Stepping Through the Gate: Inside Ireland’s Walled Gardens, an exhibition curated by the Irish Aesthete and featuring more than fifty specially-commissioned paintings by artists Lesley Fennell, Andrea Jameson, Maria Levinge and Alison Rosse has now opened at Kylemore Abbey where it can be seen until the end of April.  


 

6 comments on “A Rich Man’s Extravagance

  1. TobyC says:

    Beautiful inside and out, and somehow free of wires strung all over and through the front door. (I did see the one from a window)

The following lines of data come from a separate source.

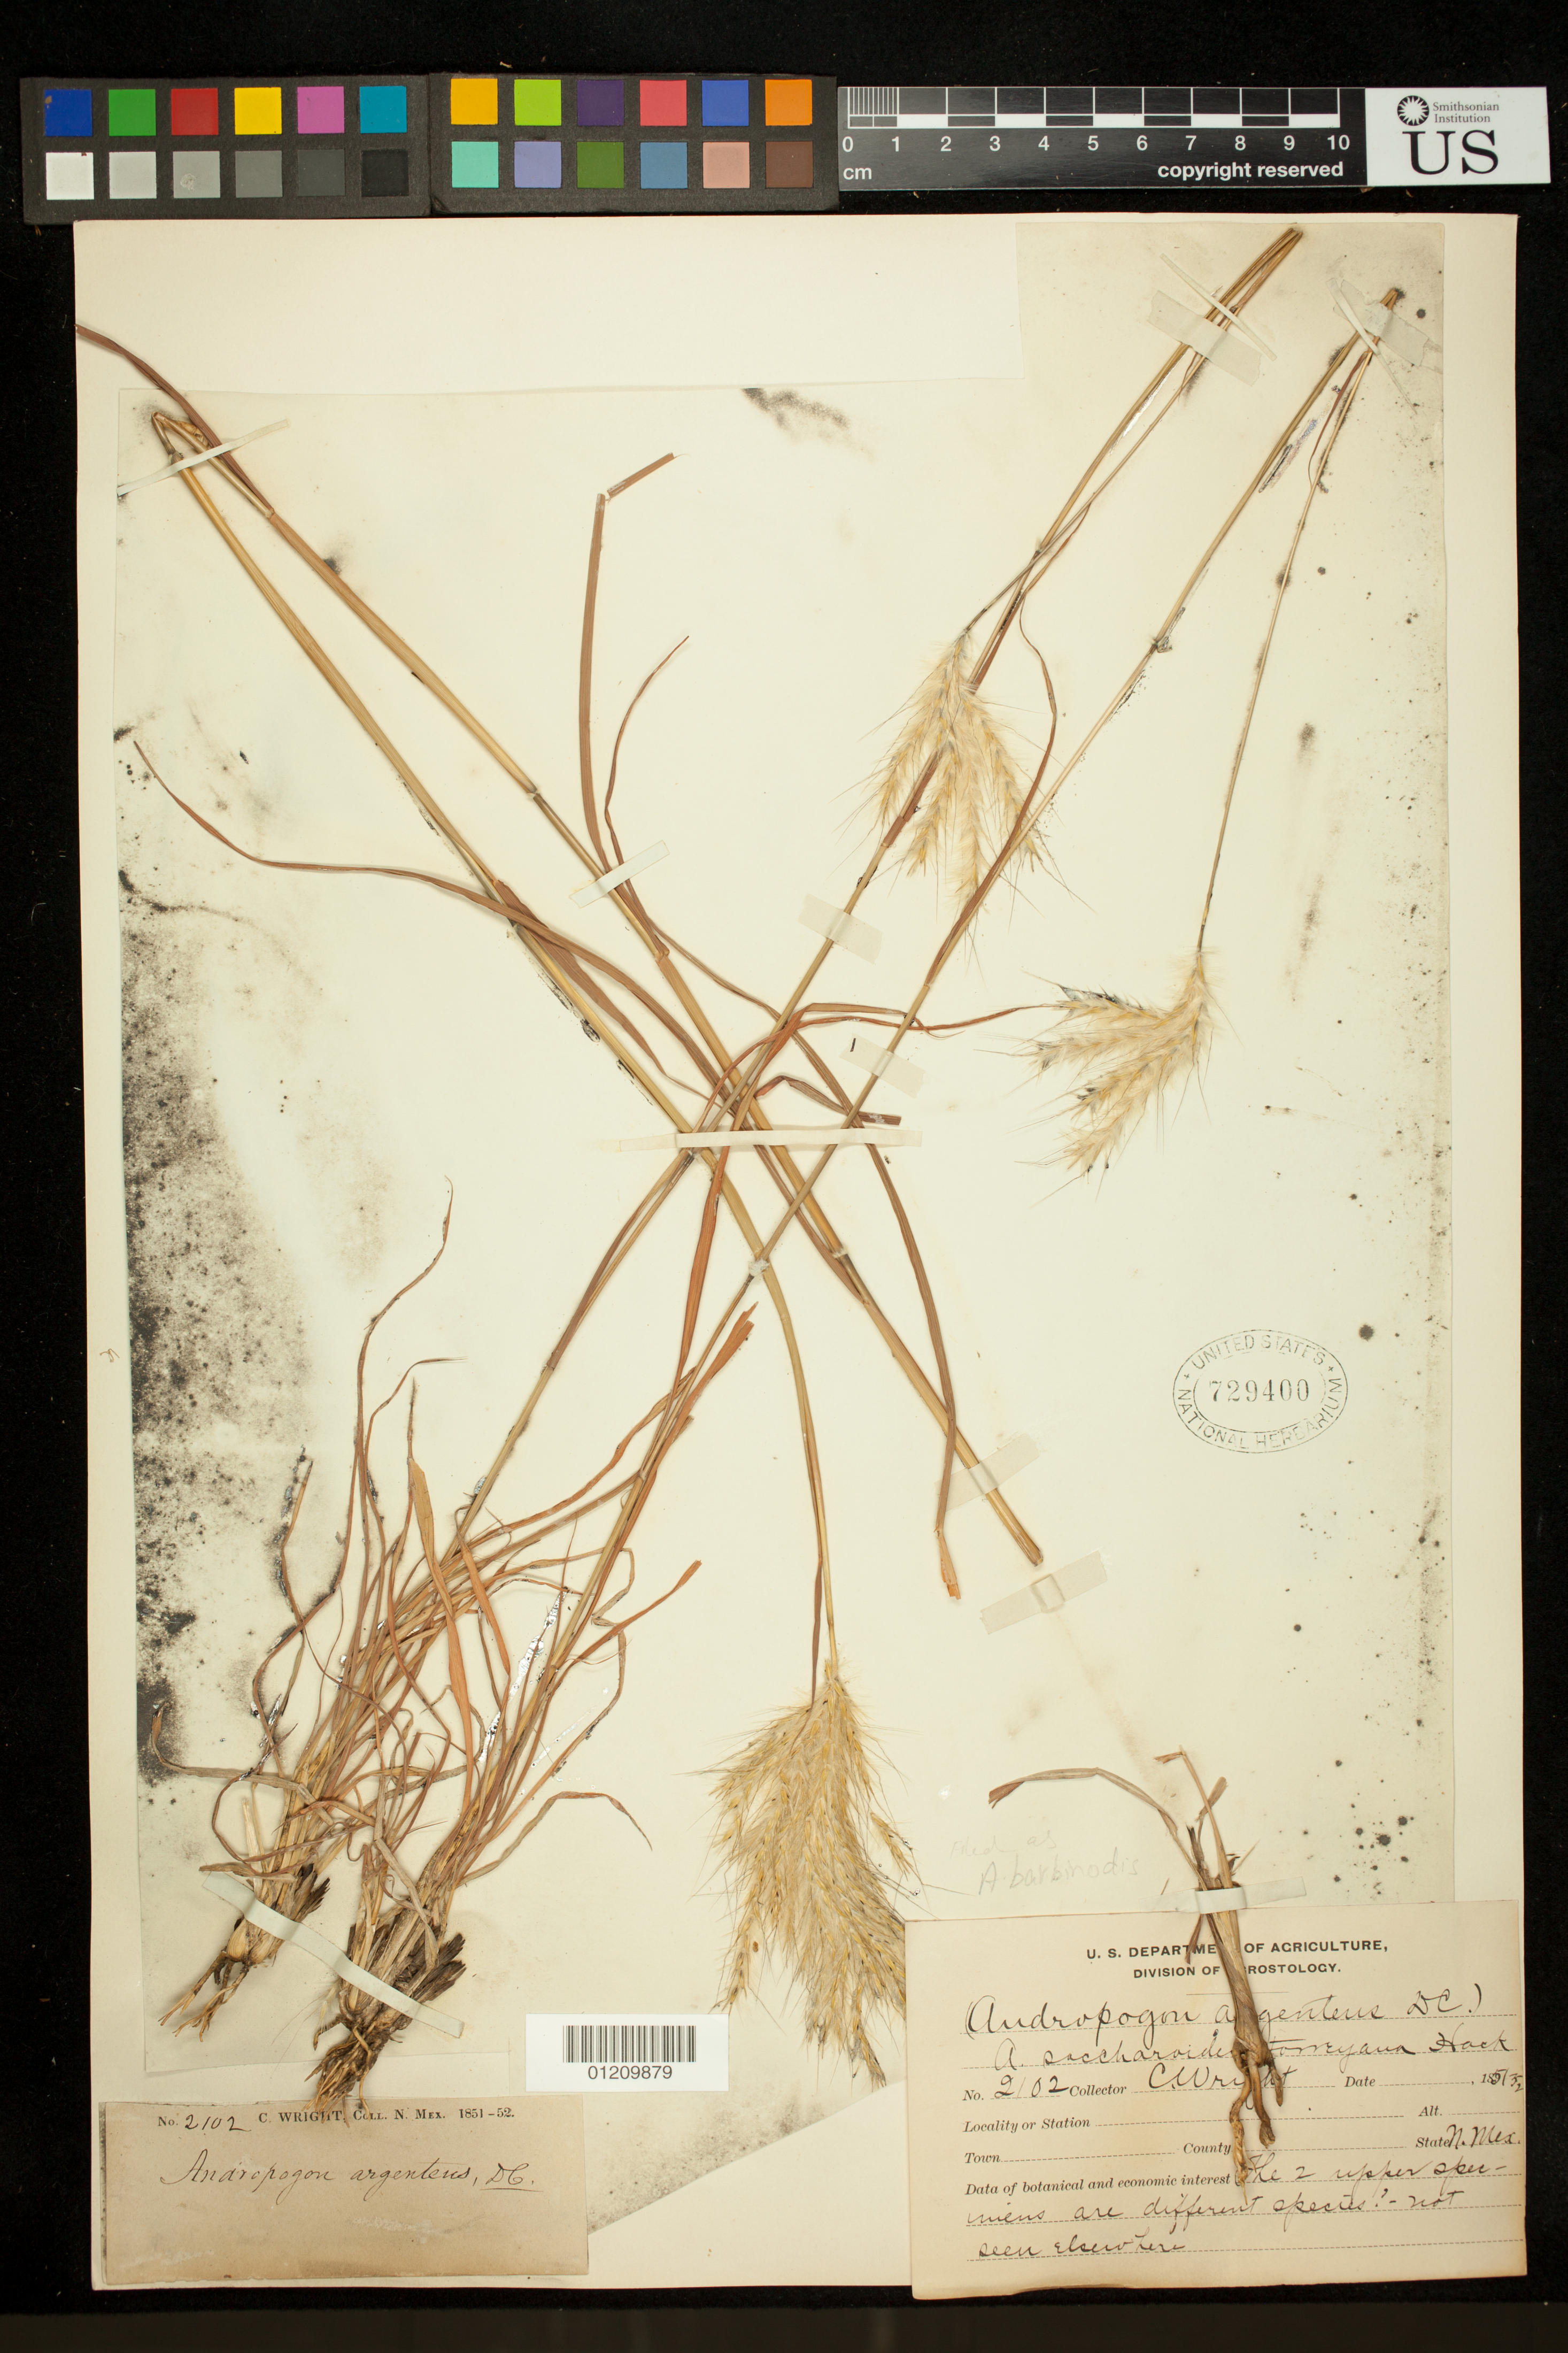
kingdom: Plantae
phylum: Tracheophyta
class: Liliopsida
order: Poales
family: Poaceae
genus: Andropogon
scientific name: Andropogon barbinodis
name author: Lag.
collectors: C. Wright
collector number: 2102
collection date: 1851/1852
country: United States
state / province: New Mexico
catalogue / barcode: US 729400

  2. Probably one of my most favourite places in the world.

  3. John Sugars says:

    does great credit to a beautiful ‘lady’

  4. BobF says:

    Thank you Robert, it brings back memories, I’ll have to revisit – it was a school when I last was there. In fairness to Fuller, I see much more of his hand in Kylemore’s design (e.g. mock gothic, heraldic embellishments, etc.) than that of Ussher Roberts, who primarily was an engineer/surveyor. Supposedly his involvement on the site was due to his engineering skills, much of the building being on rock and requiring major sitework. During the Kylemore construction period Roberts was residing in Galway, was engineer to the Galway Harbour Commissioners and supervising Corrib drainage, bog reclamation and canal work. It is recorded that Fuller wanted to use local stone to ensure the building fitted into the landscape and fought hard with Mitchell Henry but was overruled. Henry wanted it to stand out. Fuller’s design for the church is said to be heavily influenced by Norwich Cathedral.
    Kylemore Castle cost more than £25,000 when built during I863 to I868. It had 70 rooms including thirty-three bedrooms (but only four bathrooms), a ballroom, and a Turkish bath. The Henrys entertained on a lavish scale, aided by thirty indoor servants and in the 1870’s it cost £250 per week to pay the outdoor staff of keepers, grooms, woodmen, gardeners, etc. The stepped gable in the castle also is repeated in the gardeners’ lodges.
    In 1902 Kylemore was bought by Eugene Zimmermann, as a present for his daughter who had married the impecunious but high-living Duke of Manchester.

  5. […] was mentioned last Monday (see A Rich Man’s Extravagance « The Irish Aesthete), Margaret Henry, wife of the man who had commissioned Kylemore Castle, County Galway, died in 1874 […]

  6. Carol says:

    We visited from the States in 2015. The church in particular is just stunning, as is the setting. Thank you for the write-up!